Al giovane e solare Colin (interpretato da Romain Duris) non basta essere ricchissimo: quando scopre che i suoi due migliori amici, il cuoco-autista-tuttofare Nicolas e l'intellettuale monomaniacale Chick, hanno trovato le rispettive anime gemelle, "decide" di innamorarsi anche lui. Partecipa alla festa di compleanno di un cagnolino e con l'aiuto della padrona di casa cerca tra le invitate la persona adatta, quella di cui innamorarsi.
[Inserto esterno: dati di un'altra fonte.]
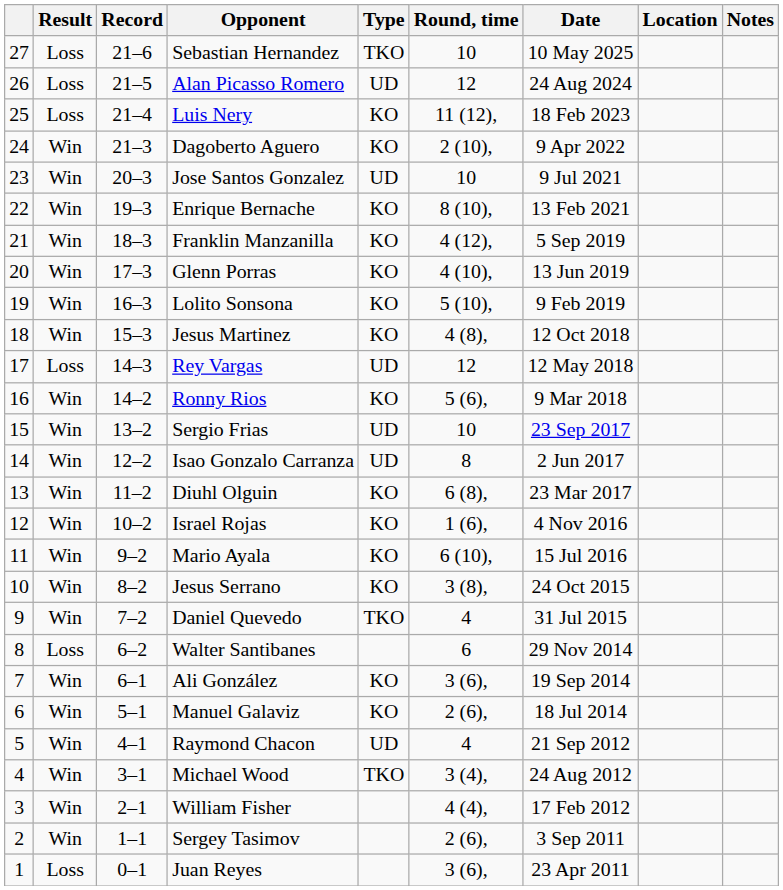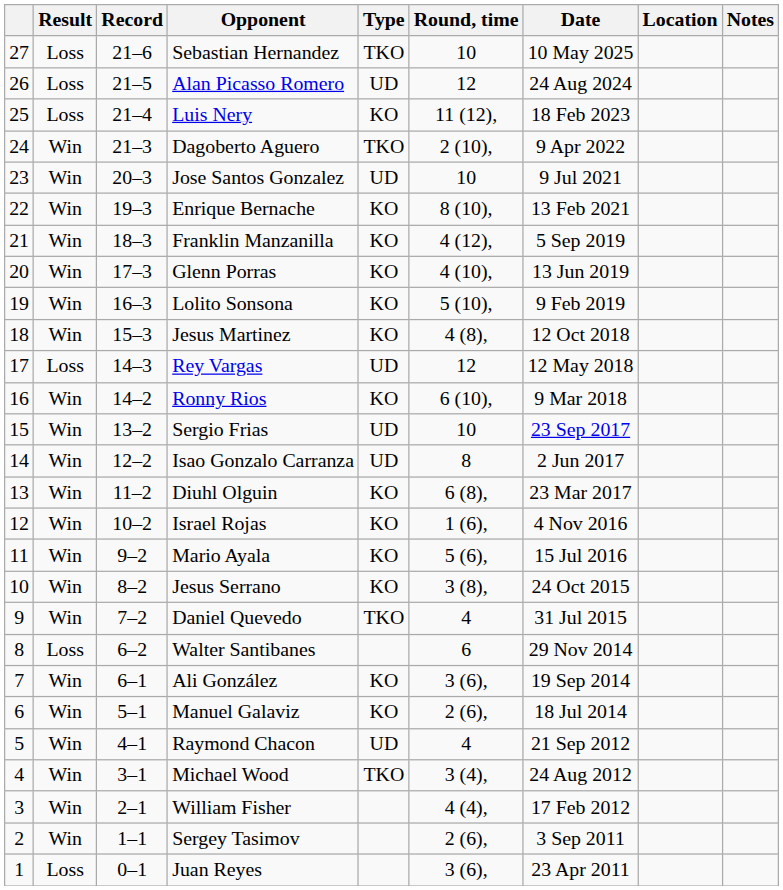Dagoberto Aguero | Type: KO -> TKO
Ronny Rios | Round, time: 5 (6), -> 6 (10),
Mario Ayala | Round, time: 6 (10), -> 5 (6),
La scelta ricade su Chloé (interpretata dalla bravissima Audrey Tatou) e i due finiscono a danzare lo strambo ballo sbircia-sbircia per tutta la sera. Dal primo appuntamento romantico (in un cantiere) alla proposta di nozze il passo è breve, sei mesi di idillio tra le pietanze di Nicolas, la presenza muta ma costante di un topolino piuttosto antropomorfo, le ossessioni di Chick (che è a tutti gli effetti dipendente da una sorta di droga intellettuale, costituita dal pensiero del filosofo Jean-Sol Partre e assunta da Chick sotto forma di libri, registrazioni di conferenze, pillole e perfino collirio).

Preso da amore e amicizia, desideroso di condividere la propria gioia con gli amici e con Chick, le cui finanze (tra l'umile lavoro in fabbrica e la dispendiosa dipendenza da Partre) non sono certo floride, Colin dilapida gran parte del suo patrimonio e si trova costretto a cercare un lavoro Come se non bastasse, Chloé scopre di essere ammalata: una ninfea le cresce nel polmone, allegoria e simbolo di un male progressivo ed invasivo.

"Mood Indigo - La schiuma dei giorni" è l'ultimo (ma non per qualità) film firmato Michel Gondry. La trama è presa a prestito da "L'Écume des jours", il romanzo di Boris Vian che dal '47 ad oggi ha subito diversi rimaneggiamenti e adattamenti, tra Cinema e teatro. 

Nutrendosi di ispirazioni esistenzialiste e pacifiste, immerso nei fermenti artistici e culturali del jazz (il nome Chloé è un omaggio alla canzone di Duke Ellington) e della Rive Gauche,  Boris Vian ha condensato nella sua storia diverse suggestioni del suo tempo. Michel Gondry le ha filtrate e tradotte sul suo registro onirico e stravagante, straordinariamente fantasioso, variopinto, con sfumature burtoniane nel finale.

Il suo "Mood Indigo" è profondamente francese e intimamente folle, visionario e variegato: spazia dalle più vivaci e spensierate folies parisiennes al più cupo melo. La creatività di Gondry (che si mantiene sul registro fantastico e sognante de "L'arte del sogno" e conserva il triste romanticismo di "Se mi lasci ti cancello") tra versatilità e originalità, tocca picchi di autentica genialità e ci regala una pellicola allucinata ma delicata. Con il suo stile caratteristico e inconfondibile, Gondry ci dimostra ancora una volta di sapere scardinare i vincoli tradizionali con la sua miscela disomogenea di commedia e dramma. 

Il piccolo schermo fissato alla montatura degli occhiali, quello che trasmette l'immagine di un occhio strabico e riproduce lo sguardo camaleontico di Jean-Paul Sartre (filosofo esistenzialista parodiato dal Partre che dà dipendenza a Chick e, paradossalmente, cita il proprio modello con un'esistenzialista "Chick è libero") è uno dei numerosi "tocchi di classe" con cui Gondry rende la sua pellicola godibile e sorprendente.